SOCIAL
TikTok Launches New Tools to Help Protect Users from Potentially Offensive and Harmful Content
Amid various investigations into how it protects (or doesn’t) younger users, TikTok has announced a new set of filters and options to provide more ways to limit unwanted exposure in the app.
First off, TikTok has launched a new way for users to automatically filter out videos that include words or hashtags that they don’t want to see in their feed.
As you can see in this example, now, you can block specific hashtags via the ‘Details’ tab when you action a clip. So if you don’t want to see any more videos tagged #icecream, for whatever reason (weird example TikTok folk), now you can indicate that in your settings, while you can also block content containing chosen key terms within the description.
Which is not perfect, as the system doesn’t detect the actual content, just what people have manually entered in their description notes. So if you had a phobia of ice cream, there’s still a chance that you might be exposed to disturbing vision in the app, but it does provide another means to manage your experience in a new way.
TikTok says that the option will be available to all users ‘within the coming weeks’.
TikTok’s also expanding its limits on content exposure relating to potentially harmful topics, like dieting, extreme fitness, and sadness, among others.

--

▶ _What the task requires_
Pick up the TikTok content-filtering article after its final sentence and continue writing it.

--

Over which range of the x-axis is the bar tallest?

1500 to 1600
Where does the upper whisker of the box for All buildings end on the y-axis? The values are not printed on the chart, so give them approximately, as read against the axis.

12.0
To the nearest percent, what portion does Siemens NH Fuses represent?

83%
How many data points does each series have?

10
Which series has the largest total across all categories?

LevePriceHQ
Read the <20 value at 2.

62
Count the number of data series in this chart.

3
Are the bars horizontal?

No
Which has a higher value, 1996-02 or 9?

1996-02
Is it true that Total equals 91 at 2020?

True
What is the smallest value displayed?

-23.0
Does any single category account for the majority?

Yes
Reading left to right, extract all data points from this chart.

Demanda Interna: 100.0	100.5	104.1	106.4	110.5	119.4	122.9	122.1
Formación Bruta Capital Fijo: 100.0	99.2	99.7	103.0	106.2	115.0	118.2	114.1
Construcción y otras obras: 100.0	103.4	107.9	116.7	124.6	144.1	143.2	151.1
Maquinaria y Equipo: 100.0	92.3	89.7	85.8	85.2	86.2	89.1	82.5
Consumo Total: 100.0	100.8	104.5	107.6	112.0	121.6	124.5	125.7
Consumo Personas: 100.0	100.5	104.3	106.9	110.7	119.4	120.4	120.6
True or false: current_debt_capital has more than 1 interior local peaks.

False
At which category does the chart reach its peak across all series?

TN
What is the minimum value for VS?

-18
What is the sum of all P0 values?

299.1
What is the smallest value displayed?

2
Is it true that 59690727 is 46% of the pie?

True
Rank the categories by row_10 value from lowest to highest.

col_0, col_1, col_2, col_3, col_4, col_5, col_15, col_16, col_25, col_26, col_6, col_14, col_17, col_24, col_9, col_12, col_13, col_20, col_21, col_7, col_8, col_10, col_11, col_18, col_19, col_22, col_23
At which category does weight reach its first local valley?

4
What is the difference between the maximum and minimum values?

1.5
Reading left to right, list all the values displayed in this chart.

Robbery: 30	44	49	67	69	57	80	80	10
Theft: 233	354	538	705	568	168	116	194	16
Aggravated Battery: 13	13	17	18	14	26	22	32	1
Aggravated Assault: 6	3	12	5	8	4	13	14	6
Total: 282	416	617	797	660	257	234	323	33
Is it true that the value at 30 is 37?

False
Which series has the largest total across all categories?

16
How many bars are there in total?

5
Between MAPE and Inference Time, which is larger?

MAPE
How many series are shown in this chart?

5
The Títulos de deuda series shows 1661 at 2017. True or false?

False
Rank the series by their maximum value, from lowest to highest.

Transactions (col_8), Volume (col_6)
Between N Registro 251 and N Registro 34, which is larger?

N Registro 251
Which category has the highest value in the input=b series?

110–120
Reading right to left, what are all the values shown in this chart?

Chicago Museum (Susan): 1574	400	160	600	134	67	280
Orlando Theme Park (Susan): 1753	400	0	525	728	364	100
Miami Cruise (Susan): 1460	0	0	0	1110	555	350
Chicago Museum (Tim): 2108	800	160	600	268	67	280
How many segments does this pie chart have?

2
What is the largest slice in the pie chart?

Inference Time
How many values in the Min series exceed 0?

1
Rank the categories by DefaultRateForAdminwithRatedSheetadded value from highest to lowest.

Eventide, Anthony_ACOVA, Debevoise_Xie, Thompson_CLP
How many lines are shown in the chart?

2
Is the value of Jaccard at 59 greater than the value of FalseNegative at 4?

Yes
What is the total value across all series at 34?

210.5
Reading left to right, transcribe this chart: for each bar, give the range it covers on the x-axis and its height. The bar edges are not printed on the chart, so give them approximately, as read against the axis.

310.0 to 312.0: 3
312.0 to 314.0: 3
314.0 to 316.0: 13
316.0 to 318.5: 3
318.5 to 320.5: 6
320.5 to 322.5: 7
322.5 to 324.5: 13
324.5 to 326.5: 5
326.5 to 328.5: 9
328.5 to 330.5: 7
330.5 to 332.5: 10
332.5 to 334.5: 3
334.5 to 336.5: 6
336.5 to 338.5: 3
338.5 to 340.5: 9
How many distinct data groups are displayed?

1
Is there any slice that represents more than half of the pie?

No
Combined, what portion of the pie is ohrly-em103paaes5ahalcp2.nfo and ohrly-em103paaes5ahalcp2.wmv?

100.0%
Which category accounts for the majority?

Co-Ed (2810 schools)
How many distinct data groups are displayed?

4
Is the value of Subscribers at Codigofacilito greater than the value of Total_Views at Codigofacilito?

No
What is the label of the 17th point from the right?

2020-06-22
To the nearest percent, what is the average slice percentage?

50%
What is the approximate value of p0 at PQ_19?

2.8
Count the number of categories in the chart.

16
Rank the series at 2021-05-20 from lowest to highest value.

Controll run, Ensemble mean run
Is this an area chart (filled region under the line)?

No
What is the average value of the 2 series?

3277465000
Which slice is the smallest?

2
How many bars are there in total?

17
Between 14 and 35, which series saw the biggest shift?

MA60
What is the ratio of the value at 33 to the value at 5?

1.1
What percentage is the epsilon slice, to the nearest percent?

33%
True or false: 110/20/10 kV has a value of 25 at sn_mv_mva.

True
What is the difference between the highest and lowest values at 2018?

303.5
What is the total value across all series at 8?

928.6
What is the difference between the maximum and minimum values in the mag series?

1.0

--

▶ _Task output_
Last December, TikTok launched a new series of tests to investigate how it might be able to reduce the potentially harmful impacts of algorithm amplification, by limiting the amount of videos in certain, sensitive categories that are highlighted in user ‘For You’ Feeds.
It’s now moving to the next stage of this project.
As explained by TikTok:
“As a result of our tests, we’ve improved the viewing experience so that viewers now see fewer videos about these topics at a time. We’re still iterating on this work given the nuances involved. For example, some types of content may have both encouraging and sad themes, such as disordered eating recovery content.”
This is an interesting area of research, which essentially seeks to stop people from stumbling down rabbit holes of internet information, and becoming obsessed with possibly harmful elements. By restricting how much on a given topic people can view at a time, that could have a positive impact on user behaviors.
Finally, TikTok’s also working on a new ratings system for content, like movie classifications for TikTok clips.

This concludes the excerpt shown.